Omit the pictures and reproduce the rest of the listing exactly.

## [EXERCISE DATA]
----------

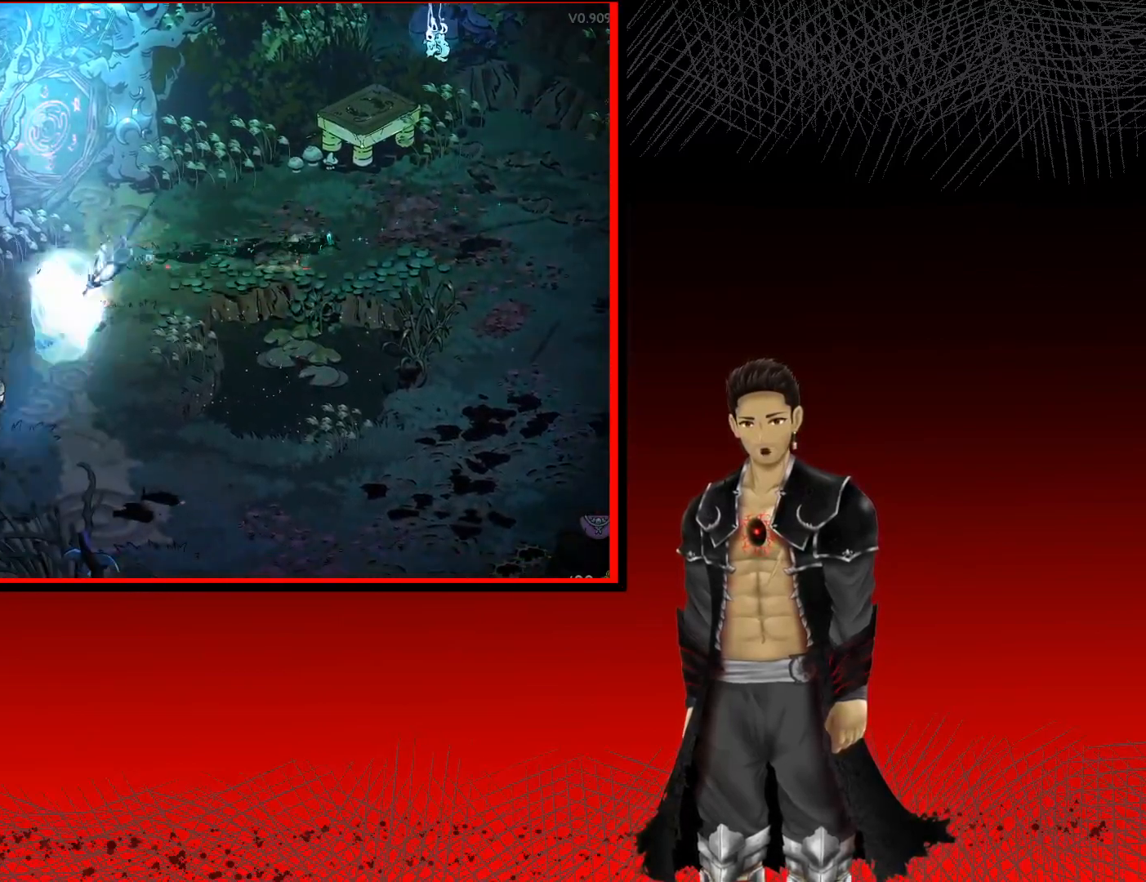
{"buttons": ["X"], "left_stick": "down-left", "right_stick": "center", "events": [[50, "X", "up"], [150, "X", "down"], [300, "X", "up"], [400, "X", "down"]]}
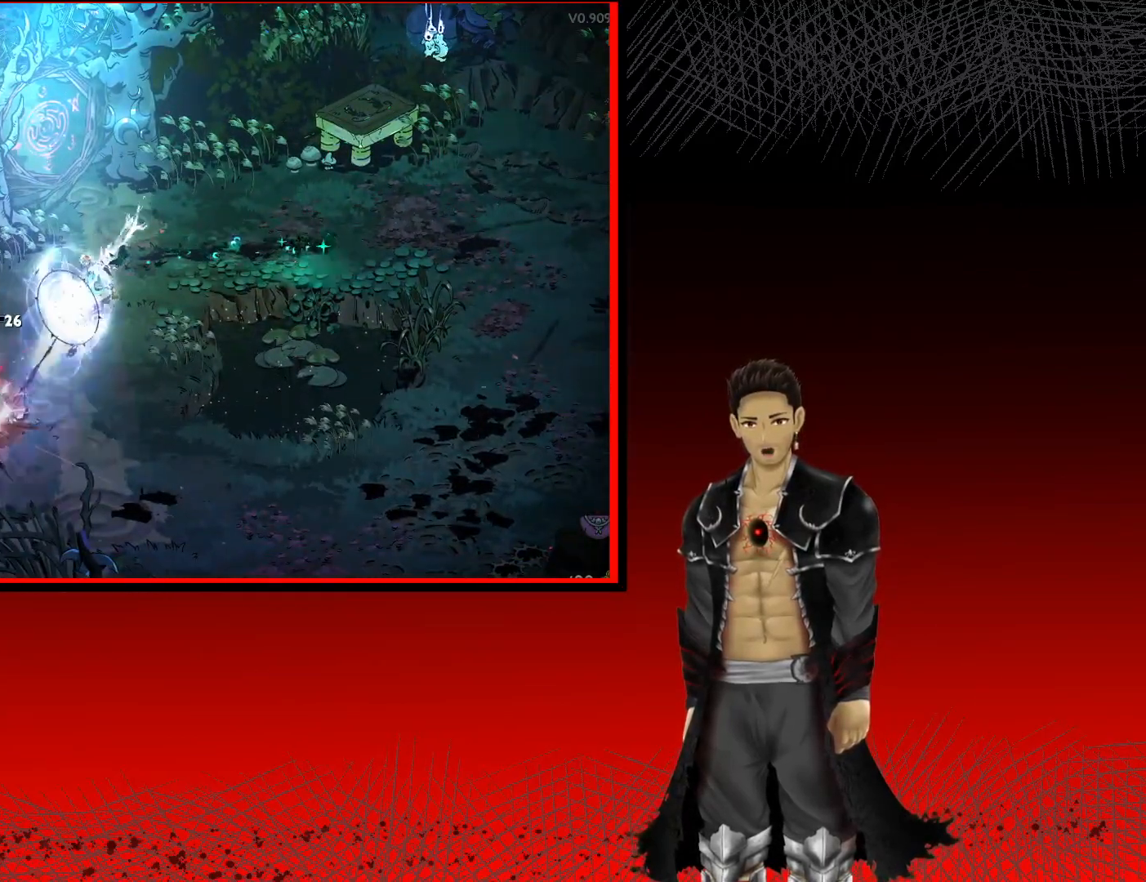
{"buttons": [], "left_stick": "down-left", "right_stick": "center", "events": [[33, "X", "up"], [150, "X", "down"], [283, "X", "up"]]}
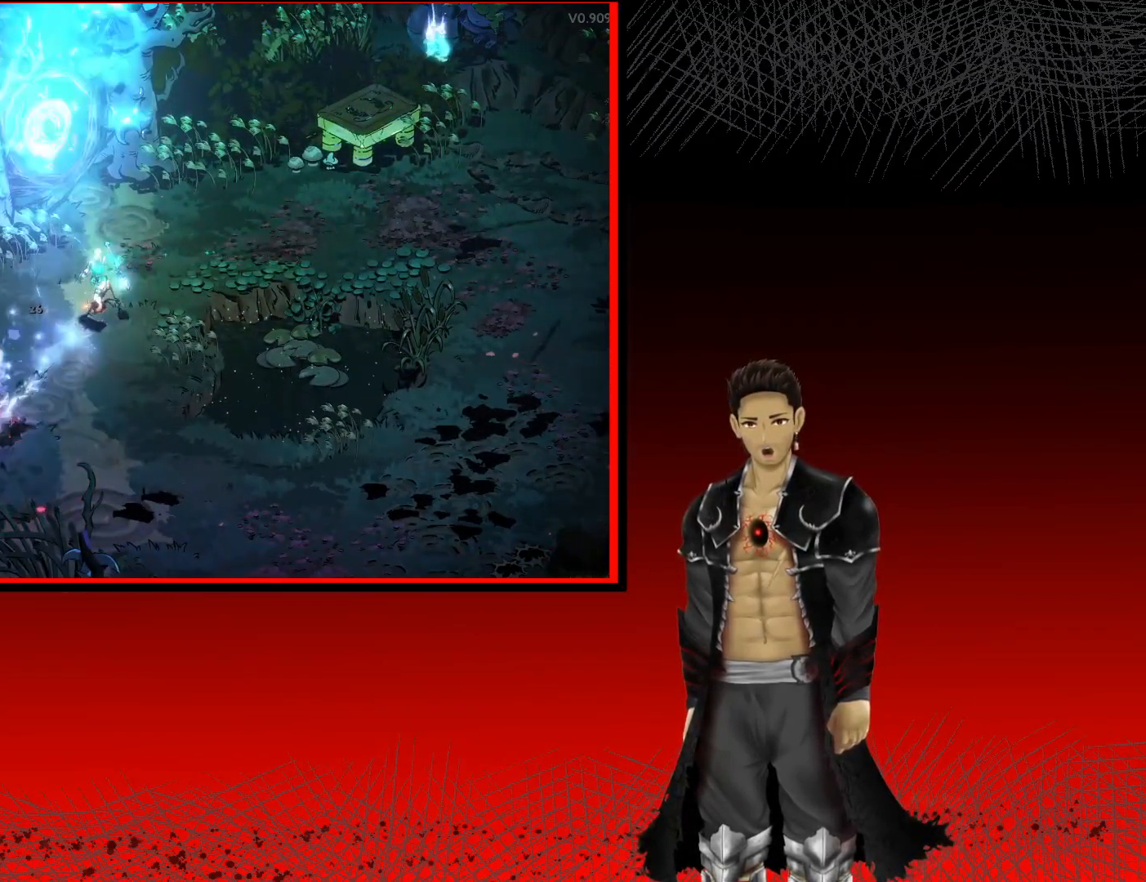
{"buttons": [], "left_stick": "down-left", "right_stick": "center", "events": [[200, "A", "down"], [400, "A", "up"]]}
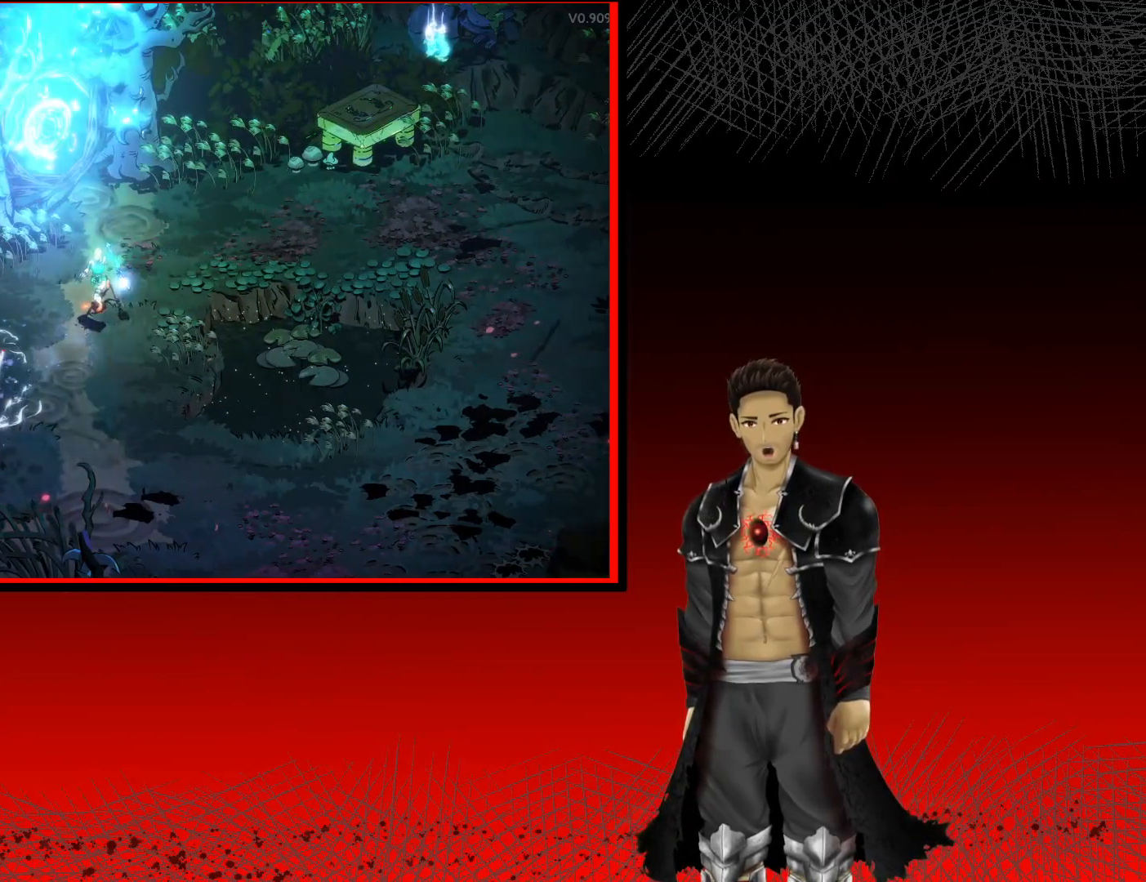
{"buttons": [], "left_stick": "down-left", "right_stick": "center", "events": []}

----------

## [SOLUTION TO THE PROBLEM]
{"buttons": ["X"], "left_stick": "down-left", "right_stick": "center", "events": [[50, "X", "up"], [150, "X", "down"], [300, "X", "up"], [400, "X", "down"]]}
{"buttons": [], "left_stick": "down-left", "right_stick": "center", "events": [[33, "X", "up"], [150, "X", "down"], [283, "X", "up"]]}
{"buttons": [], "left_stick": "down-left", "right_stick": "center", "events": [[200, "A", "down"], [400, "A", "up"]]}
{"buttons": [], "left_stick": "down-left", "right_stick": "center", "events": []}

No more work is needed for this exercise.